##### Given data #####
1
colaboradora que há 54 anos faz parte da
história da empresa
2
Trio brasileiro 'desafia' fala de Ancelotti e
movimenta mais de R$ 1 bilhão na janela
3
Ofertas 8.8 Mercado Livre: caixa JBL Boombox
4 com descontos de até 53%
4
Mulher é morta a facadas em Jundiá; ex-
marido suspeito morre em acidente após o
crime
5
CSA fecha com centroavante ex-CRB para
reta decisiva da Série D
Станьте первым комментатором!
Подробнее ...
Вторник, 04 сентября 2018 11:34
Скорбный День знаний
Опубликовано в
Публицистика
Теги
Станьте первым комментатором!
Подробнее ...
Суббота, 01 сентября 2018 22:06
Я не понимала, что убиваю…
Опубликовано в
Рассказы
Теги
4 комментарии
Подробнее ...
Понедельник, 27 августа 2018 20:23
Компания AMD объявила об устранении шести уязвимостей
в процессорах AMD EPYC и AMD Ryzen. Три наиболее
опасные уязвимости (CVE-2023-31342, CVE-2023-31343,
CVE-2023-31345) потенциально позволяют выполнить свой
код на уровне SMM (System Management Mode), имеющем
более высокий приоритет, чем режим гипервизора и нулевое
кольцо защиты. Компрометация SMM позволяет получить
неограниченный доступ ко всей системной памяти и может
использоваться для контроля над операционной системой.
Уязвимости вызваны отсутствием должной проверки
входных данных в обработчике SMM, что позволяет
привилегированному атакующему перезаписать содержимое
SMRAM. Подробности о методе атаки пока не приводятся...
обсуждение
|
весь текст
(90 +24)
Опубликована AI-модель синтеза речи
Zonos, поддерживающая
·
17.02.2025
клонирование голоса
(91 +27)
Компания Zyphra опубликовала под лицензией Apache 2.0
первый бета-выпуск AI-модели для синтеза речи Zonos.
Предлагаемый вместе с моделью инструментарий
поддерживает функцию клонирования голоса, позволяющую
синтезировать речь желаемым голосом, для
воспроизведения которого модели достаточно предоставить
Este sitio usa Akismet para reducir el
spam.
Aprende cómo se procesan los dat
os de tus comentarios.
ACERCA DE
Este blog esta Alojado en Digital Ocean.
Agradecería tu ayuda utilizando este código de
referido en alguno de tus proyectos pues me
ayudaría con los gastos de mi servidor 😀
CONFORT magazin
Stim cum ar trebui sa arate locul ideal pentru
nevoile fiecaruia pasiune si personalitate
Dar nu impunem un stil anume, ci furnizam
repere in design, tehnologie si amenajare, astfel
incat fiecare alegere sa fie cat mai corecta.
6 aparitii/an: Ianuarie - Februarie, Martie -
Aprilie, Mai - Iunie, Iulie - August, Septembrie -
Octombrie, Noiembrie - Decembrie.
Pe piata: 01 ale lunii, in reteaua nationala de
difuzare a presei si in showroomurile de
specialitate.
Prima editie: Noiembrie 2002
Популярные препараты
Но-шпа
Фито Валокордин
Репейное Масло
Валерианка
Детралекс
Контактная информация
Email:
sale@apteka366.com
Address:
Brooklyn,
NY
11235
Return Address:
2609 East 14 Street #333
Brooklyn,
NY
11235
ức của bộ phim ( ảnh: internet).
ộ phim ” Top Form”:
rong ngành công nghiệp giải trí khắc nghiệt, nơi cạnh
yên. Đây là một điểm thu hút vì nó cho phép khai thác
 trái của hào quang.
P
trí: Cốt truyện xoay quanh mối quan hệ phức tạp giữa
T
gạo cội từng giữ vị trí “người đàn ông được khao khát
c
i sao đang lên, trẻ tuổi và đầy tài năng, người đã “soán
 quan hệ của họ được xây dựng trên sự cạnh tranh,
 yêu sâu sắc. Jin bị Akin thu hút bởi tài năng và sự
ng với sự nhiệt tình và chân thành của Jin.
#####
— What is expected —
Repeat, character for character, the lines from the one that holds "trí: Cốt truyện" to the final line of the material, inclusive, and no other lines.

— Response below —
trí: Cốt truyện xoay quanh mối quan hệ phức tạp giữa
T
gạo cội từng giữ vị trí “người đàn ông được khao khát
c
i sao đang lên, trẻ tuổi và đầy tài năng, người đã “soán
 quan hệ của họ được xây dựng trên sự cạnh tranh,
 yêu sâu sắc. Jin bị Akin thu hút bởi tài năng và sự
ng với sự nhiệt tình và chân thành của Jin.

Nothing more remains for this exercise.